Monday, January 30, 2006

Korean Playboys

Many in Korea had a good laugh last week at finding out a few men turned out compete for the "Playboy 2006 Korea Model Contest". However I ask many of your to consider this, is this a sign for things to come for the Playboy franchise in Asia?

I refer to this recent International Herald Tribune article on the release of a new Playboy magazine in India which will not carry the typical bunnies:

In a little-noticed milestone for the world of adult entertainment, Playboy said in December that it would seek to do in India what it had never done before: publish a magazine with its usual fare - except for its name and its nudes. The Indian version of Playboy would be Hugh Hefner meets Henry Ford: You can have any bunny you want, so long as she's clothed.  

"This is quite a departure for us," Christie Hefner, Playboy Enterprises' chief executive, told reporters in December. 

What will the Indian Playboy look like? Ms. "Hef" offers a clue:

Christie Hefner has said the Indian version of the magazine "would be an extension of Playboy that would be focused around the lifestyle, pop culture, celebrity, fashion, sports and interview elements of Playboy." But the magazine would not be "classic Playboy," she warned. "It would not have nudity," she said, "and I don't think it would be called Playboy."

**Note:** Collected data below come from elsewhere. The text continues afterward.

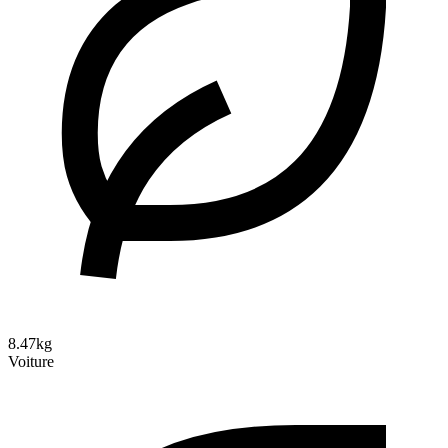
8.47kg
Voiture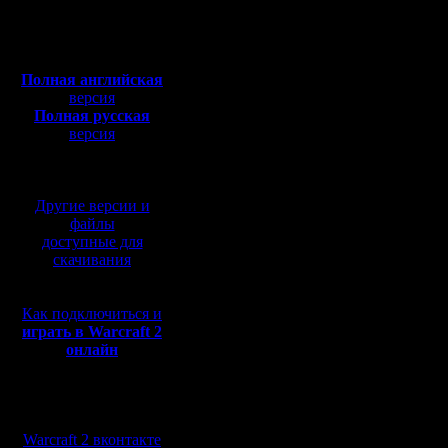
Откуда:
четкие. 
Полная версия, ~
450
Мб
ник созда
с музыкой и видео:
Полная английская
уже сыгра
версия
Полная русская
помню) и
версия
перевод от war2.ru на
писец как
базе перевода от СПК
быстро на
Другие версии и
маловеро
файлы
доступные для
всего бы
скачивания
ника в св
Как подключиться и
клан. Дат
играть в Warcraft 2
онлайн
поменяла
сохранил
Мы в социальных
курсе. Эт
сетях:
Warcraft 2 вконтакте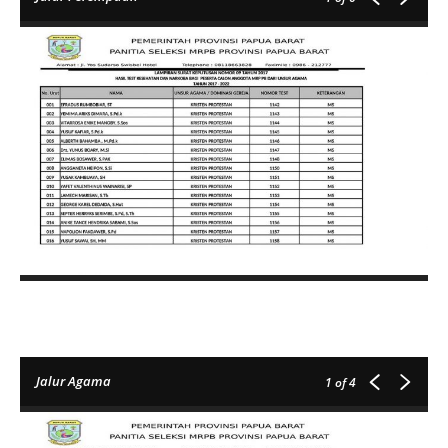
Jalur Agama
1
of 4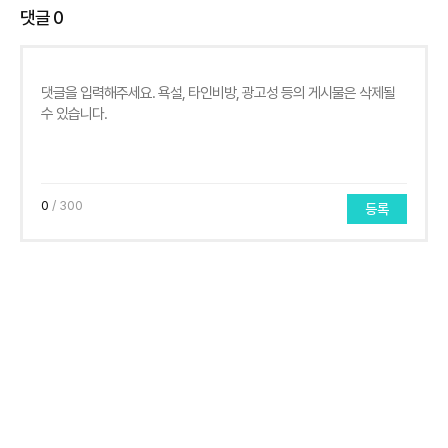
댓글
0
0
/ 300
등록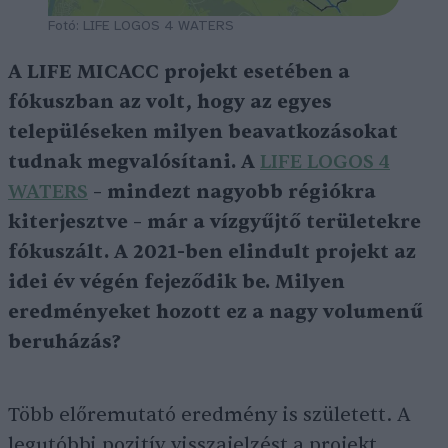
Fotó: LIFE LOGOS 4 WATERS
A LIFE MICACC projekt esetében a
fókuszban az volt, hogy az egyes
településeken milyen beavatkozásokat
tudnak megvalósítani. A
LIFE LOGOS 4
WATERS
– mindezt nagyobb régiókra
kiterjesztve – már a vízgyűjtő területekre
fókuszált. A 2021-ben elindult projekt az
idei év végén fejeződik be. Milyen
eredményeket hozott ez a nagy volumenű
beruházás?
Több előremutató eredmény is született. A
legutóbbi pozitív visszajelzést a projekt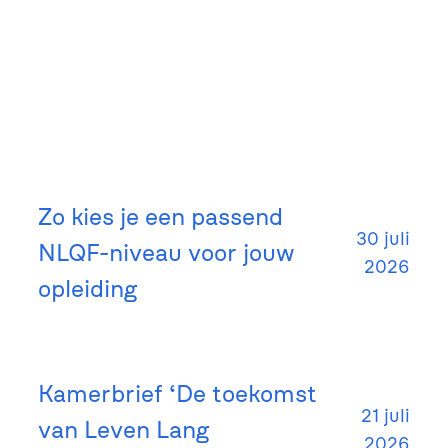
Zo kies je een passend
30 juli
NLQF-niveau voor jouw
2026
opleiding
Kamerbrief ‘De toekomst
21 juli
van Leven Lang
2026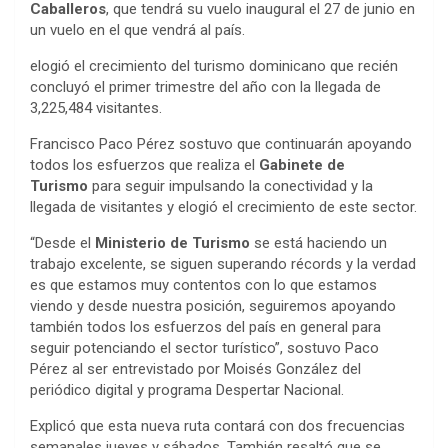
Caballeros
, que tendrá su vuelo inaugural el 27 de junio en
un vuelo en el que vendrá al país.
elogió el crecimiento del turismo dominicano que recién
concluyó el primer trimestre del año con la llegada de
3,225,484 visitantes.
Francisco Paco Pérez sostuvo que continuarán apoyando
todos los esfuerzos que realiza el
Gabinete de
Turismo
para seguir impulsando la conectividad y la
llegada de visitantes y elogió el crecimiento de este sector.
“Desde el
Ministerio de Turismo
se está haciendo un
trabajo excelente, se siguen superando récords y la verdad
es que estamos muy contentos con lo que estamos
viendo y desde nuestra posición, seguiremos apoyando
también todos los esfuerzos del país en general para
seguir potenciando el sector turístico”, sostuvo Paco
Pérez al ser entrevistado por Moisés González del
periódico digital y programa Despertar Nacional.
Explicó que esta nueva ruta contará con dos frecuencias
semanales jueves y sábados. También resaltó que se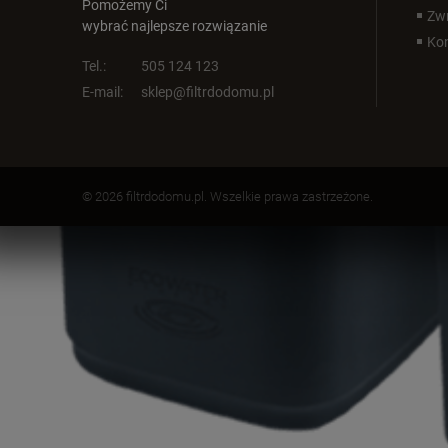
Pomożemy Ci
Zwr
wybrać najlepsze rozwiązanie
Kon
Tel.:
505 124 123
E-mail:
sklep@filtrdodomu.pl
© 2026 filtrdodomu.pl. Wszelkie prawa zastrzeżone.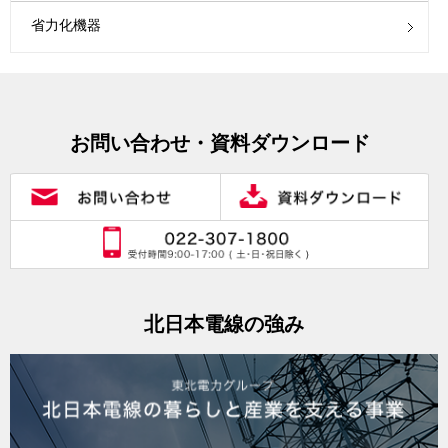
省力化機器
お問い合わせ・資料ダウンロード
北日本電線の強み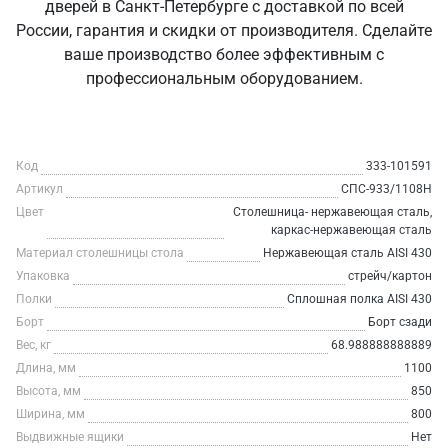
дверей в Санкт‑Петербурге с доставкой по всей
России, гарантия и скидки от производителя. Сделайте
ваше производство более эффективным с
профессиональным оборудованием.
Код
333-101591
Артикул
СПС-933/1108Н
Цвет
Столешница- нержавеющая сталь,
каркас-нержавеющая сталь
Материал столешницы стола
Нержавеющая сталь AISI 430
Упаковка
стрейч/картон
Полки
Сплошная полка AISI 430
Борт
Борт сзади
Вес, кг
68.988888888889
Длина, мм
1100
Высота, мм
850
Ширина, мм
800
Выдвижные ящики
Нет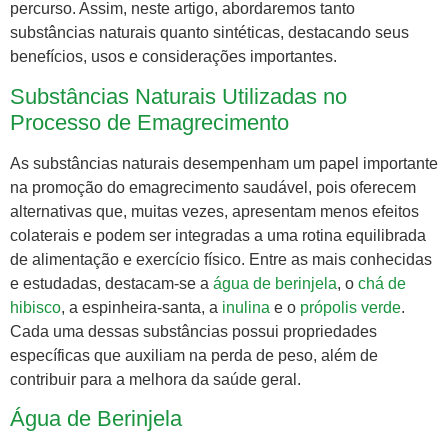
percurso. Assim, neste artigo, abordaremos tanto
substâncias naturais quanto sintéticas, destacando seus
benefícios, usos e considerações importantes.
Substâncias Naturais Utilizadas no
Processo de Emagrecimento
As substâncias naturais desempenham um papel importante
na promoção do emagrecimento saudável, pois oferecem
alternativas que, muitas vezes, apresentam menos efeitos
colaterais e podem ser integradas a uma rotina equilibrada
de alimentação e exercício físico. Entre as mais conhecidas
e estudadas, destacam-se a
água de berinjela
, o
chá de
hibisco
, a espinheira-santa, a
inulina
e o
própolis verde
.
Cada uma dessas substâncias possui propriedades
específicas que auxiliam na perda de peso, além de
contribuir para a melhora da saúde geral.
Água de Berinjela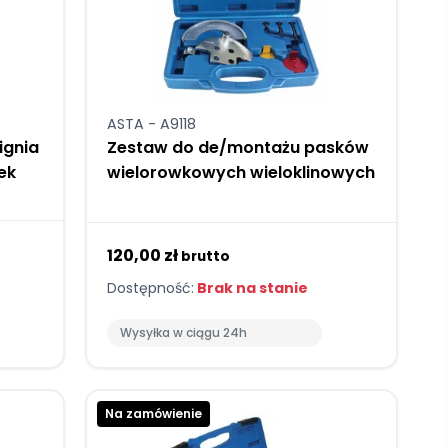
ASTA - A9118
ignia
Zestaw do de/montażu pasków
nek
wielorowkowych wieloklinowych
120,00 zł
brutto
Dostępność:
Brak na stanie
Wysyłka w ciągu 24h
Na zamówienie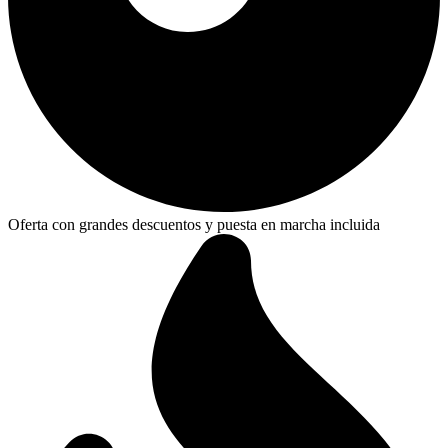
Oferta con grandes descuentos y puesta en marcha incluida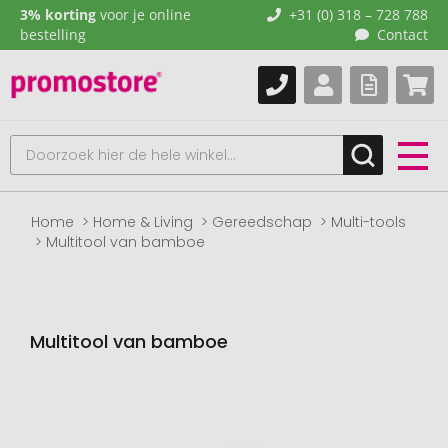
3% korting
voor je online
+31 (0) 318 – 728 788
bestelling
Contact
Home
Home & Living
Gereedschap
Multi-tools
Multitool van bamboe
Multitool van bamboe
Naar
het
einde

What gets me about the article is this observation and quote in the article:

Among the opportunities India offers Playboy is a chance to return to its gentlemanly roots. India is not only on the brink of a sexual revolution, it is also overflowing with ambition, as a small but burgeoning class of young, urban, world-traveling men, wielding disposable income, seeks to clamber its way toward upper-crust bearing and savvy.  

"Upwardly mobile. Reasonably affluent. He would be a sort of midlevel executive upwards, a man who probably already drives a car," said N. Radhakrishnan, editor of Man's World, the Indian publication that would be a competitor to a watered-down Playboy. 

Now compare that to this statement in the Korean article:

The sponsor said that they have returned the applications of the five men, speculating that they may have interpreted the word "playboy" literally and thought it would be a contest for "playful men."

Is playboy due for re-branding in Korea on par with there Indian counterpart? Will other countries in Asia follow? It seems like there may be a market for a new "Playboy".